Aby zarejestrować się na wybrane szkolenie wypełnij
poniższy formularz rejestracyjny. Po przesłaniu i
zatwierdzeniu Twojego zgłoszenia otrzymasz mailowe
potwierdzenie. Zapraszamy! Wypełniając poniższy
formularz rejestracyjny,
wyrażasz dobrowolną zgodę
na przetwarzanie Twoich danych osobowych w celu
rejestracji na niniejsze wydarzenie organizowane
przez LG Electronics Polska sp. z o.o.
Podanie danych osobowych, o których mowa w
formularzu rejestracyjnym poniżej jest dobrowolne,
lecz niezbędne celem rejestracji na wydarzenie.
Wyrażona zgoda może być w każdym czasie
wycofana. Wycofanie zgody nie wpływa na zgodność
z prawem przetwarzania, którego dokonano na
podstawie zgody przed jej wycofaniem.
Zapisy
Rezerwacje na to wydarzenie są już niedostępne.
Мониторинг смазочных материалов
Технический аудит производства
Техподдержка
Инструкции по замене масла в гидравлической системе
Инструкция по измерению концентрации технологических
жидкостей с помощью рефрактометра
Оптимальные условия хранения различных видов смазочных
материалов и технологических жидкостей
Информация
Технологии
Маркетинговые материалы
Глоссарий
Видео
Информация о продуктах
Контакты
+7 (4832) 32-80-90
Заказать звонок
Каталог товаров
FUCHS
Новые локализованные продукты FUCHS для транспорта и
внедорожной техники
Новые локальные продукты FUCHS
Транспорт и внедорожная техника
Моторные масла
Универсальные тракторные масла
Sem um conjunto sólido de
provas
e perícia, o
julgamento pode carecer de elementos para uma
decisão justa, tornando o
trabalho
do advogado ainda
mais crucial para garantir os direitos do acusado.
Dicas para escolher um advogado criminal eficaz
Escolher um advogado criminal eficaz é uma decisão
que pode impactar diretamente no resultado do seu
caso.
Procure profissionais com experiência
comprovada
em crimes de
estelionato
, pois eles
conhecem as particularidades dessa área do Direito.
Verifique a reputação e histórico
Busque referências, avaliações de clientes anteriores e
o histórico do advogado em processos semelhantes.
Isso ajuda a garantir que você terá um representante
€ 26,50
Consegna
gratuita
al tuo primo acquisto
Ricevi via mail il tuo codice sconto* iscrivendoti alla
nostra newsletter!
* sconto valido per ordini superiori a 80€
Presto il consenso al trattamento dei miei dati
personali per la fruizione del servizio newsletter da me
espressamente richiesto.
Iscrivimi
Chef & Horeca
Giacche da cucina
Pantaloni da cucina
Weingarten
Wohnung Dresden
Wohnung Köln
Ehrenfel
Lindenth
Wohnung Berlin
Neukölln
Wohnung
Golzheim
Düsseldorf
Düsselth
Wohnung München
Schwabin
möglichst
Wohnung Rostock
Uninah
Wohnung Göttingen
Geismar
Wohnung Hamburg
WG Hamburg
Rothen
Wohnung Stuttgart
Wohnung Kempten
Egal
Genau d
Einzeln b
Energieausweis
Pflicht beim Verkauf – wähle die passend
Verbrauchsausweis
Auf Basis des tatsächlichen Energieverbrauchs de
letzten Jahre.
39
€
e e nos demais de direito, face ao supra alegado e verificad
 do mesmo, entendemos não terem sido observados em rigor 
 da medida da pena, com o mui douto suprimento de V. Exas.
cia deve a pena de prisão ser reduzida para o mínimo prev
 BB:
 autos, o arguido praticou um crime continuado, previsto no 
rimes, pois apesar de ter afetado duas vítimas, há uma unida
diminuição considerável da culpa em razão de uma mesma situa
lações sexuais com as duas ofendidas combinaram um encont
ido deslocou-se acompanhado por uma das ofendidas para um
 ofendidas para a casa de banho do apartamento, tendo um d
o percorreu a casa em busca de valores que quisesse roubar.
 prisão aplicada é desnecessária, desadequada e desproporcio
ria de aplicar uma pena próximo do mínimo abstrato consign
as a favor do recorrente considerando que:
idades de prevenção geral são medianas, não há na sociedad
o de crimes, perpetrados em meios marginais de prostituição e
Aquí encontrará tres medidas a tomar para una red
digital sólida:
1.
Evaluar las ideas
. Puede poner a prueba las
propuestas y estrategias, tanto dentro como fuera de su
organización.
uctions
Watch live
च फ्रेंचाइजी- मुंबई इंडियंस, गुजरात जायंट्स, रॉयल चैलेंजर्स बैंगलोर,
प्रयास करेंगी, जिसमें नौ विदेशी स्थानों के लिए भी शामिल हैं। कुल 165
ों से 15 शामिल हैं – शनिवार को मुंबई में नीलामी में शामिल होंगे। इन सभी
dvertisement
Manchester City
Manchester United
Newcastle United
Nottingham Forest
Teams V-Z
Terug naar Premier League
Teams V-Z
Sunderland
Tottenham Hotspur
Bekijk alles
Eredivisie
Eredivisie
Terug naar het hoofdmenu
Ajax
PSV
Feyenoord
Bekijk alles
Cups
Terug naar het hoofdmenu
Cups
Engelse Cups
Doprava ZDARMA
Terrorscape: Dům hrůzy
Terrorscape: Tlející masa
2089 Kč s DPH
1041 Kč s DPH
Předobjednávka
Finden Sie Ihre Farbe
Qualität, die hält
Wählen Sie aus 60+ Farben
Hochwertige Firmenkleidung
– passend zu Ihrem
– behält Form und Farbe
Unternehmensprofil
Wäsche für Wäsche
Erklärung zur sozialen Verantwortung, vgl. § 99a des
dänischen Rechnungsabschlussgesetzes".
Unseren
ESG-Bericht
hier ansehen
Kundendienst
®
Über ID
☆ ☆ ☆ ☆ ☆
Exercise aim: Report each line of the data above that contains the word "FUCHS", copying every such line in full. Case counts, so match only lines where the word appears with the same capitalization.

Solution to this exercise:
FUCHS
Новые локализованные продукты FUCHS для транспорта и
Новые локальные продукты FUCHS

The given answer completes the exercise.